> _Source passage_

John Langford – Page 91 – Machine Learning (Theory)

3/17/20053/17/2005

Going all the Way, Sometimes

At many points in research, you face a choice: should I keep on improving some old piece of technology or should I do something new? For example:

Should I refine bounds to make them tighter?
Should I take some learning theory and turn it into a learning algorithm?
Should I implement the learning algorithm?
Should I test the learning algorithm widely?
Should I release the algorithm as source code?
Should I go see what problems people actually need to solve?

The universal temptation of people attracted to research is doing something new. That is sometimes the right decision, but is also often not. I’d like to discuss some reasons why not.

Expertise Once expertise are developed on some subject, you are the right person to refine them.
What is the real problem? Continually improving a piece of technology is a mechanism forcing you to confront this question. In many cases, this confrontation is uncomfortable because you discover that your method has fundamental flaws with respect to solving the real problem. Not going all the way means you never discover this, except the hard way—people lose interest in your work.

> _Listings of annotated regions_
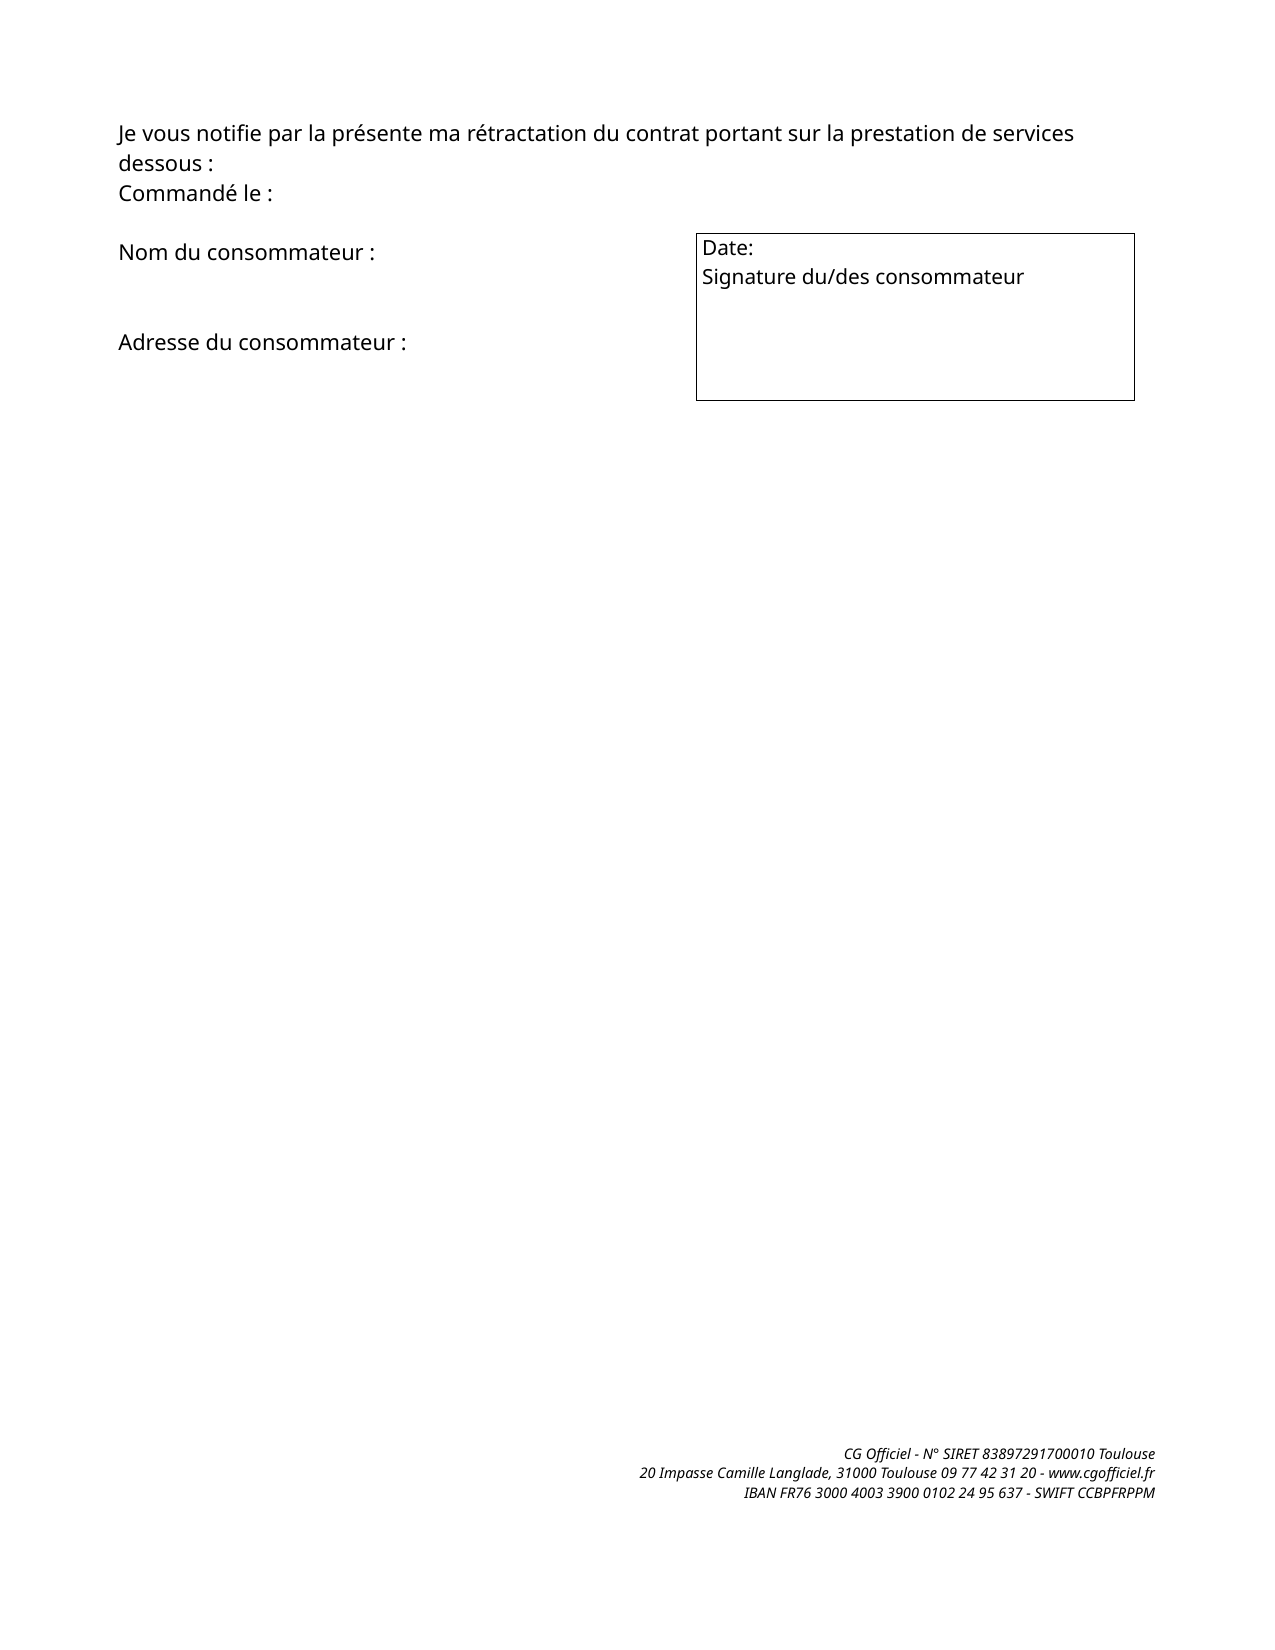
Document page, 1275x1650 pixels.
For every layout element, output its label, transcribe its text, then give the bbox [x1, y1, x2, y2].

text Adresse du consommateur : [118, 327, 696, 356]
text Nom du consommateur : [697, 237, 1134, 267]
text Nom du consommateur : [1135, 237, 1157, 267]
text [1135, 327, 1157, 356]
text Nom du consommateur : [118, 237, 696, 267]
text Commandé le : [118, 178, 1157, 207]
text [697, 327, 1134, 356]
text Je vous notifie par la présente ma rétractation du contrat portant sur la prestation de services dessous : [118, 118, 1157, 178]
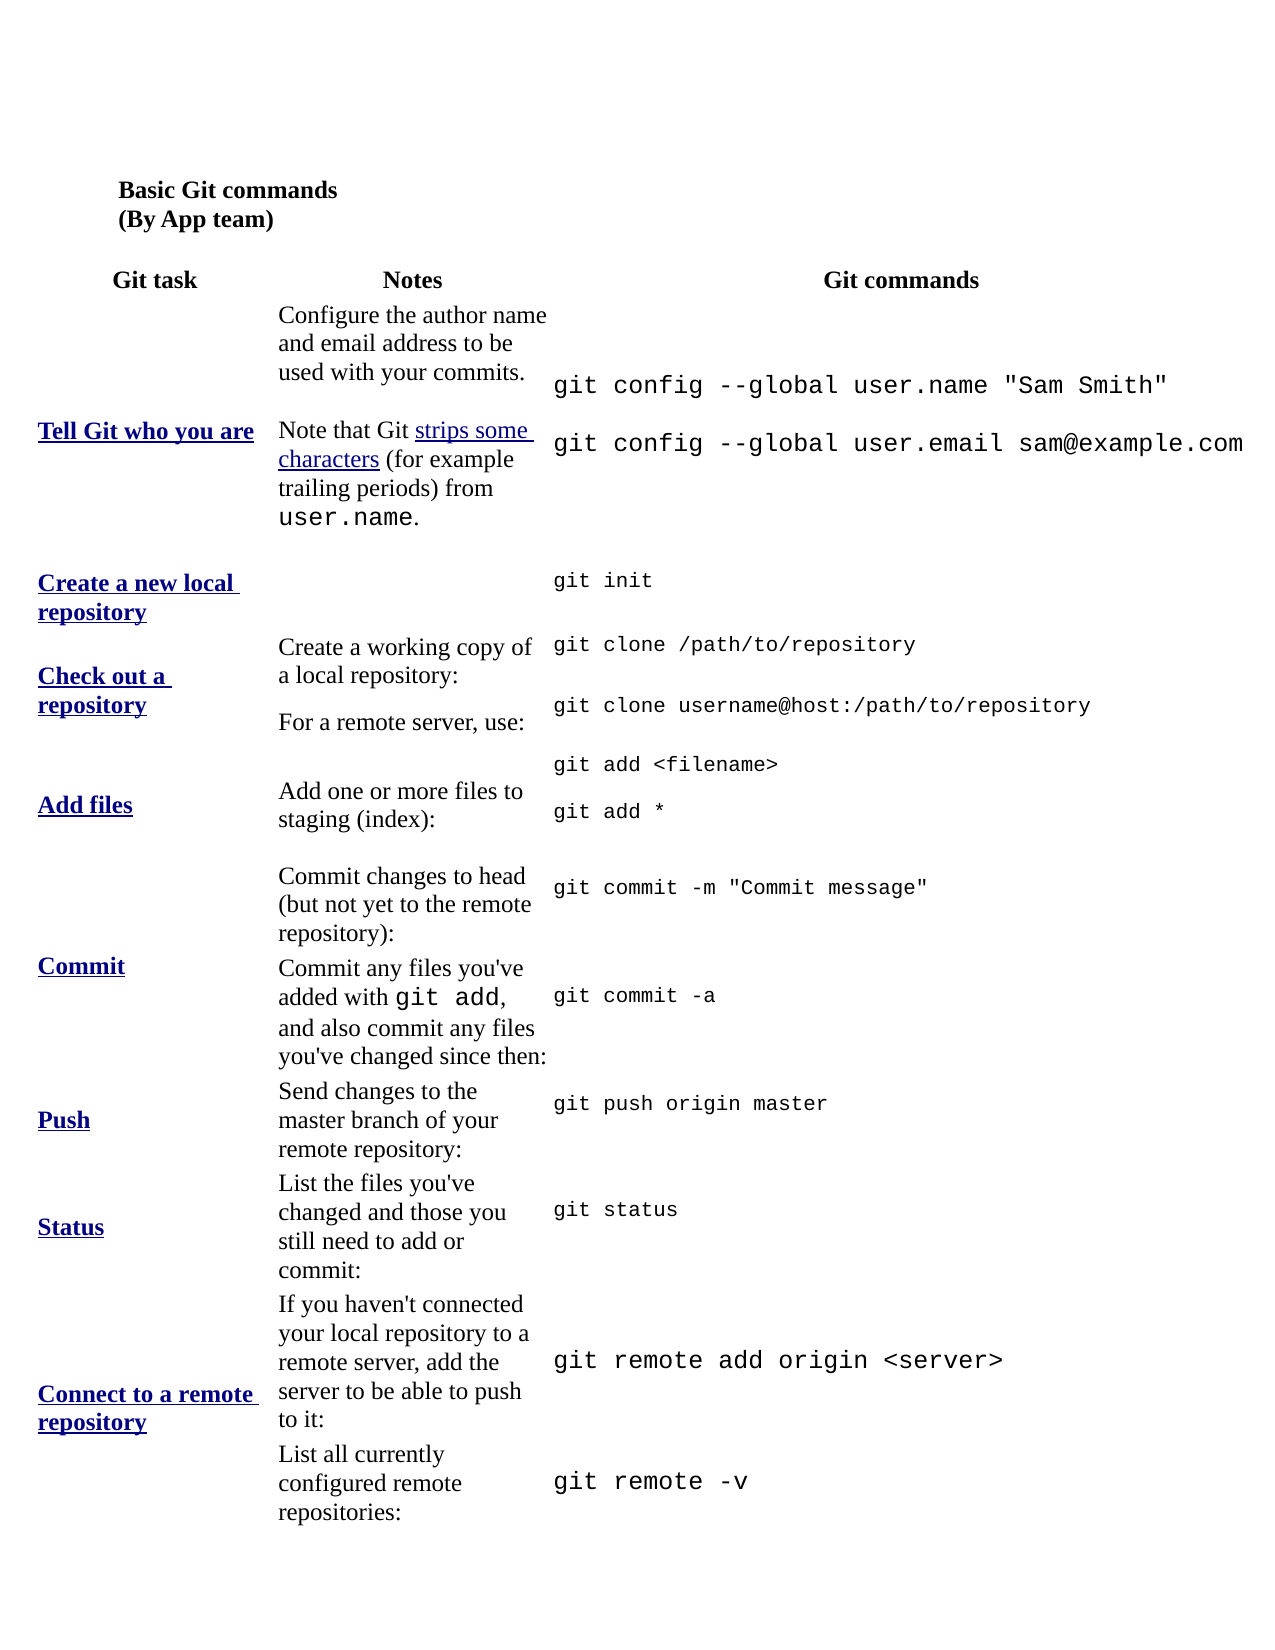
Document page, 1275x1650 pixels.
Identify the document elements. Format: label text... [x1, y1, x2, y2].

table_cell Commit changes to head (but not yet to the remote repository): [275, 858, 550, 950]
table_cell For a remote server, use: [275, 692, 550, 751]
table_cell git remote -v [550, 1436, 1252, 1528]
table_cell git clone username@host:/path/to/repository [550, 692, 1252, 751]
table_cell git config --global user.name "Sam Smith" git config --global user.email sam@example.com [550, 297, 1252, 565]
table_cell List all currently configured remote repositories: [275, 1436, 550, 1528]
table_cell Check out a repository [34, 629, 275, 751]
text (By App team) [118, 204, 1157, 233]
table_cell git commit -m "Commit message" [550, 858, 1252, 950]
table_cell git clone /path/to/repository [550, 629, 1252, 692]
table_cell List the files you've changed and those you still need to add or commit: [275, 1165, 550, 1286]
table_cell Configure the author name and email address to be used with your commits. Note that Git strips some characters (for example trailing periods) from user.name. [275, 297, 550, 565]
table_header Notes [275, 262, 550, 297]
table_cell [275, 565, 550, 628]
table_cell Tell Git who you are [34, 297, 275, 565]
table_cell Commit any files you've added with git add, and also commit any files you've changed since then: [275, 950, 550, 1073]
table_cell Create a working copy of a local repository: [275, 629, 550, 692]
table_cell Push [34, 1073, 275, 1165]
table_cell Status [34, 1165, 275, 1286]
table_cell git remote add origin <server> [550, 1286, 1252, 1436]
table_cell git add <filename> git add * [550, 751, 1252, 858]
table_cell Connect to a remote repository [34, 1286, 275, 1528]
table_cell git init [550, 565, 1252, 628]
text Basic Git commands [118, 176, 1157, 204]
table_cell git status [550, 1165, 1252, 1286]
table_cell Add files [34, 751, 275, 858]
table_header Git commands [550, 262, 1252, 297]
table_cell Commit [34, 858, 275, 1073]
table_cell Create a new local repository [34, 565, 275, 628]
table_cell git push origin master [550, 1073, 1252, 1165]
table_cell If you haven't connected your local repository to a remote server, add the server to be able to push to it: [275, 1286, 550, 1436]
table_cell git commit -a [550, 950, 1252, 1073]
table_cell Add one or more files to staging (index): [275, 751, 550, 858]
table_cell Send changes to the master branch of your remote repository: [275, 1073, 550, 1165]
table_header Git task [34, 262, 275, 297]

> _Exercise instructions_
- A) Rewrite the paragraph of the research post that begins "What is the real problem?" as a short list that keeps its main points.
- B) Quote everything in the research post from "John Langford –" down to "learning algorithm widely?".
Rely only on the post, not on the lines.

> _The solutions_
- A)
- Continually improving a piece of technology forces you to face the question of what the real problem is.
- Facing it is often uncomfortable, because you find that your method has fundamental flaws with respect to solving the real problem.
- If you don't go all the way, you never discover this, except the hard way: people lose interest in your work.

- B)
John Langford – Page 91 – Machine Learning (Theory)

3/17/20053/17/2005

Going all the Way, Sometimes

At many points in research, you face a choice: should I keep on improving some old piece of technology or should I do something new? For example:

Should I refine bounds to make them tighter?
Should I take some learning theory and turn it into a learning algorithm?
Should I implement the learning algorithm?
Should I test the learning algorithm widely?